Goldman Sachs [GS] filed a notice to dismiss all claims without prejudice in the U.S. District Court for the Northern District of Georgia on Friday.

A Credit Suisse [CS] spokesman and a Goldman Sachs attorney declined to comment. A Goldman Sachs spokeswoman confirmed that the matter had been resolved but declined to provide any further comment. No information about a settlement between the parties has been revealed.

Goldman Sachs filed the claim against its former employees—David Greene, Craig Savage, Andrew Thompson, Sharran Srivatsaa, John Pitt, Stephanie Dennard and Kim Tyson— on Tuesday. It accused the advisors of breaching their non-solicitation agreements by moving to rival firm, Credit Suisse, and attempting to take their clients with them. At the time, the advisors were collectively the principal advisor to 140 clients.

Neither Goldman Sachs or Credit Suisse are signatories to the Protocol for Broker Recruiting, which permit advisors switching from one signatory firm to another to take basic client contact information with them.

Thomas B. Lewis, a partner-in-charge of the employee litigation group at Stark & Stark, was not involved in this case but said that these types of cases are typically settled quickly.
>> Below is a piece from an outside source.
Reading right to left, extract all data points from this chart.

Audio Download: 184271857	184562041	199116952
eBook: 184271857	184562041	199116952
Lewis says the firm who poached the advisors will often agree to pay a portion of the revenue generated by any of the accounts that the advisors’ transferred over for a period of 12 months to their prior firm.

Lewis said that both sides probably came to a quick resolution to make sure they didn’t spend hundreds of thousands of dollars on legal fees “only to get nothing out of it except unwanted publicity and embarrassment in the newspapers.”
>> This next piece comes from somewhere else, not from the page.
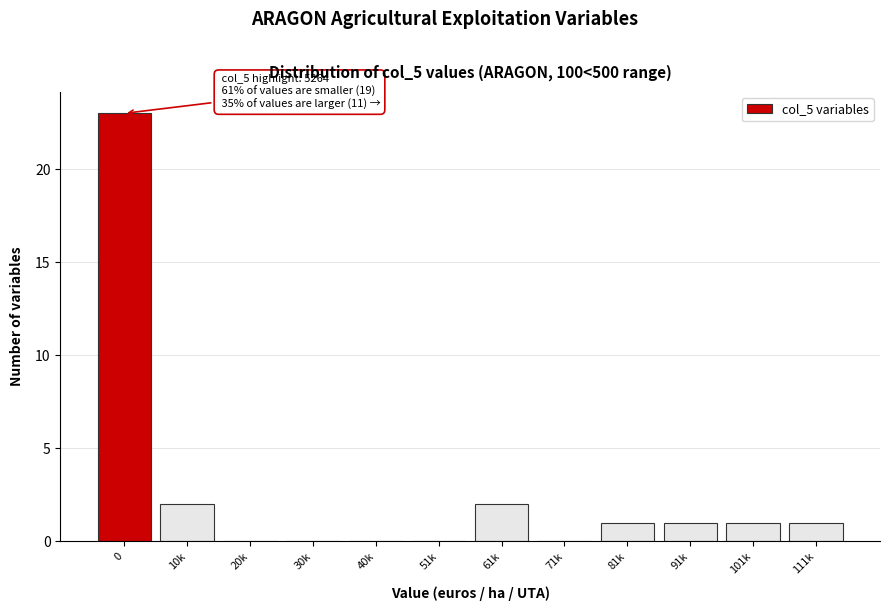

Reading right to left, what are all the values shown in this chart?

111k=1	101k=1	91k=1	81k=1	71k=0	61k=2	51k=0	40k=0	30k=0	20k=0	10k=2	0=23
Details about the size of recruitment deals offered to advisors are particularly sensitive at this time as Washington trains its spotlight on Wall Street firms, Lewis said.

“Goldman Sachs had to show its employees that it will enforce its non-solicitation agreements, but it also wants to make sure its clients aren’t dragged into it,” he added.
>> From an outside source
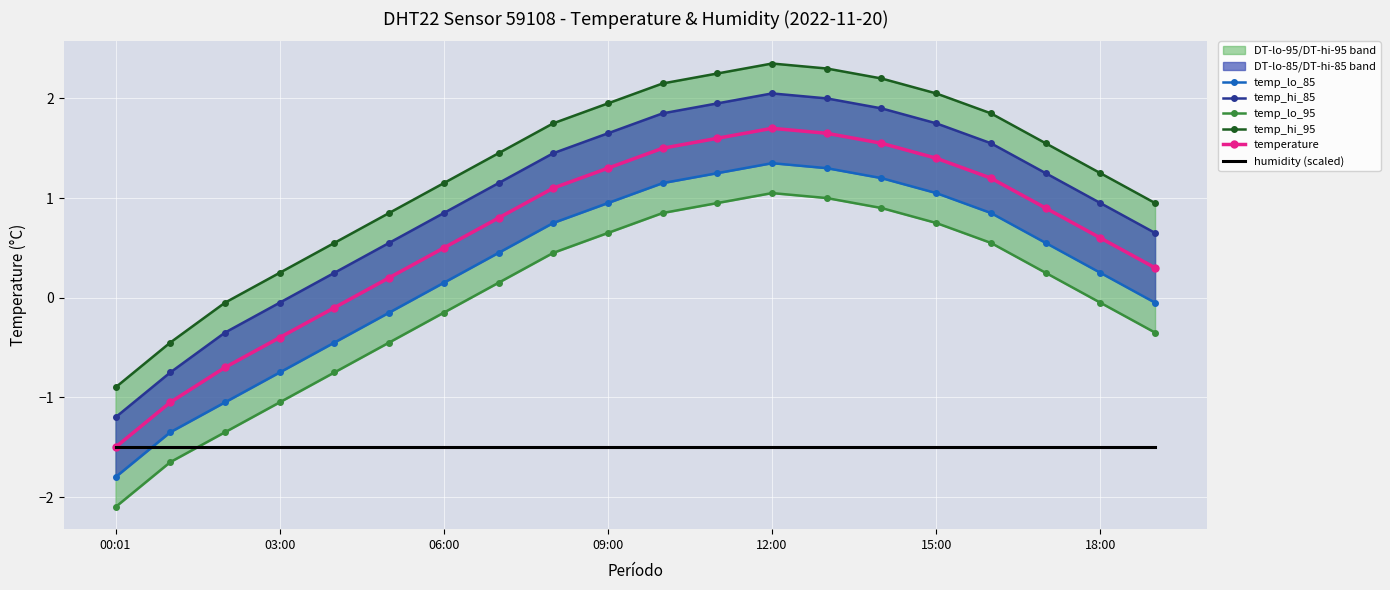

What is the label of the 8th point from the left?

7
However, the initial claim also provided some interesting insight into the high-stakes game of advisor recruitment at the prestigious, ultra-high-net-worth end of the industry.

According to the claim, the employees “abruptly left” Goldman Sachs on the evening of February 5 after Credit Suisse offered them “tens of millions of dollars” to move. Goldman accuses the employees of taking confidential customer lists and trade secrets in order to lure their clients over to their new firm. The advisors had all signed non-solicitation agreements.

The defendants were reportedly highly compensated at Goldman Sachs—David Greene’s personal compensation for 2009 exceeded $1 million, according to the claim.

Indeed, Greene was a particular focus of the claim, as he allegedly wavered at the last moment in his decision to move to Credit Suisse. Following the employee’s Friday afternoon resignation on February 5th, Greene reportedly called Goldman’s Atlanta office manager, David Fox, at 5am the following morning and expressed regret about the move, saying it was motivated by “money only” and revealing that Credit Suisse had agreed to pay him $11 million to leave Goldman Sachs.